▸ Task requirements
• a. In the mailing-list reply on PDF versus HTML, turn the paragraph beginning "Also being a chair means" into a short bulleted list that keeps its main facts.
• b. Extend the mailing-list reply on PDF versus HTML, picking up after its final sentence.

▸ Document section
--- START ---
Re: Final CFP: In-Use Track ISWC 2013 from Sebastian Hellmann on 2013-05-02 (public-lod@w3.org from May 2013)

From: Sebastian Hellmann <hellmann@informatik.uni-leipzig.de>
Date: Thu, 02 May 2013 22:30:04 +0200
To: Sarven Capadisli <info@csarven.ca>
CC: public-lod@w3.org
Message-ID: <5182CCCC.5000204@informatik.uni-leipzig.de>
Hi Sarven,
PDF has several big advantages:
- easy to produce by latex, because of good editor
- I can be sure of how it looks like in 99% of the PDF viewers
- there aren't any incentives for me to switch (personal benefits seem 
marginal)

Let's be honest: HTML is not really perfect and it doesn't have all the 
advantages you would like it to have.  As you might know, HTML 5 now 
tries to fix a lot of practical problems, i.e. browser compatibility, a 
thing PDF does not have.

Also: *both* PDF as well as HTML can not be scraped well and they also 
can not be addressed well.

Please look at Sören, Jens and my citation page:
http://www.informatik.uni-leipzig.de/~auer/index.php?n=Main.Publications
http://jens-lehmann.org/publications
http://bis.informatik.uni-leipzig.de/SebastianHellmann#h520-8

Mine is not up to date and I would rather invest more time in updating 
the content, than layout or machine readable information. So they are 
pretty much the same as references in PDF.

Links pointing into HTML are terribly under-developed as well. There are 
only anchors and xpointer/xpath[1]. The second one is not implemented by 
browsers like Firefox.
Please note that xpointer/xpointer is not a finished standard[2].

I think, the advantages of HTML are over-rated at the moment. It is 
getting better, but still a long way to go.
Actually, I tried using HTML already, when sending out call for papers. 
First as attachment [4], but these were removed at some mailing lists. 
Then I tested to write the call in HTML directly, but the layout was 
terrible. So now, I am back to Markdown [5], because I seem to suck at 
producing well layouted HTML .

I really would like to focus on content and have the rest handled by 
machines. My job title is "researcher" not "layouter" . Markdown, Latex, 
PDF seem to get the job done.

Also being a chair means, that you write several hundred emails, 
micro-manage peer-reviewing, publish call for papers, make a schedule, 
etc....  I am quite happy, when everybody hands in decent latex (an not 
.doc ) + a signed license agreement. There is just no time for more.

So the real problem in my opinion is, that we are really not there yet, 
technologically as well as research-wise.
HTML copy and paste only seems to work 2/3 of times due to boundary 
problems, recently I copied google doc content (also HTML) into 
Wordpress TinyMCE and it looked terrible.
--- END ---
▸ Source data
--- START ---
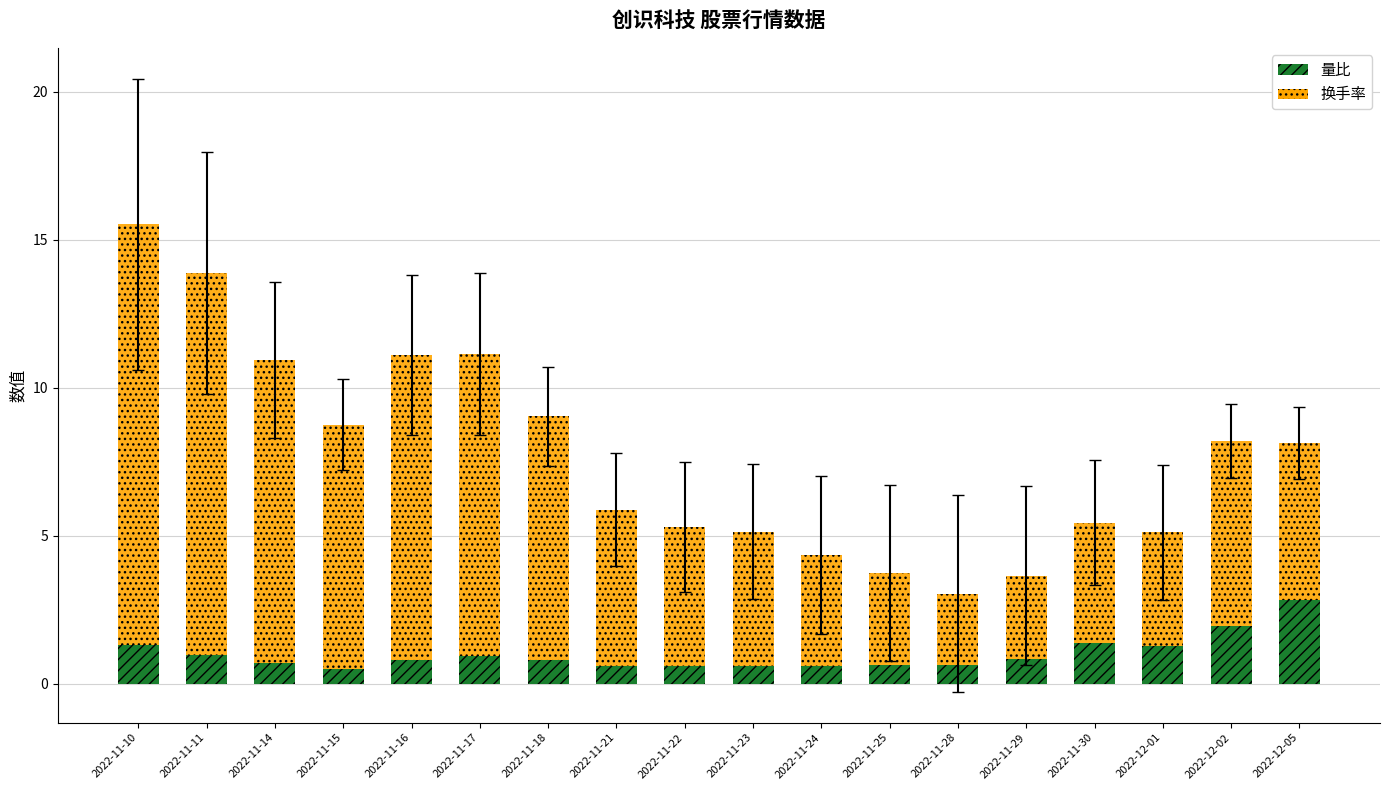

Where does the 换手率 series first go above 8?

2022-11-10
--- END ---
▸ Task answers
• a.
- As chair, the writer sends several hundred emails, micro-manages peer reviewing, publishes calls for papers, makes a schedule and more.
- The writer is quite happy when everyone hands in decent LaTeX (not .doc) plus a signed license agreement.
- There is no time for anything beyond that.

• b.
This discussion is going in circles because HTML fans  are over-eager 
and fail to judge HTML realisticly.  I think, we should try to provide 
content in structured format and then research ways to transform them 
effectively. This seemed to be the idea behind XML + XSLT  as well as 
HTML + CSS, maybe we can take it one step further....

@Sarven: If you are so interested in this, why don't you dig down 
systematically and try to find the current problems and barriers. This 
is actually a great research project in my opinion.

all the best,
Sebastian
PS: By the way, content is findable fine in any format with a little 
help from our friend [3]


[1] http://www.w3.org/TR/xpath20/
[2] http://www.w3.org/TR/xptr-xpointer/
[3] http://lmgtfy.com/?q=Linked-Data+Aware+URI+Schemes+for+Referencing+Text
[4] http://lists.w3.org/Archives/Public/public-lod/2012Nov/0001.html
[5] http://lists.w3.org/Archives/Public/public-lod/2013Apr/0456.html

Am 02.05.2013 19:38, schrieb Sarven Capadisli:
> On 05/02/2013 06:55 PM, Norman Gray wrote:
>> I'm now thoroughly confused by this conversation.
>
> Allow me to summarize: "Linked Science is brought to you by PDF" [1]
>
>> Talking about LaTeX...
>>
>> On 2013 May 2, at 17:02, phillip.lord@newcastle.ac.uk (Phillip Lord)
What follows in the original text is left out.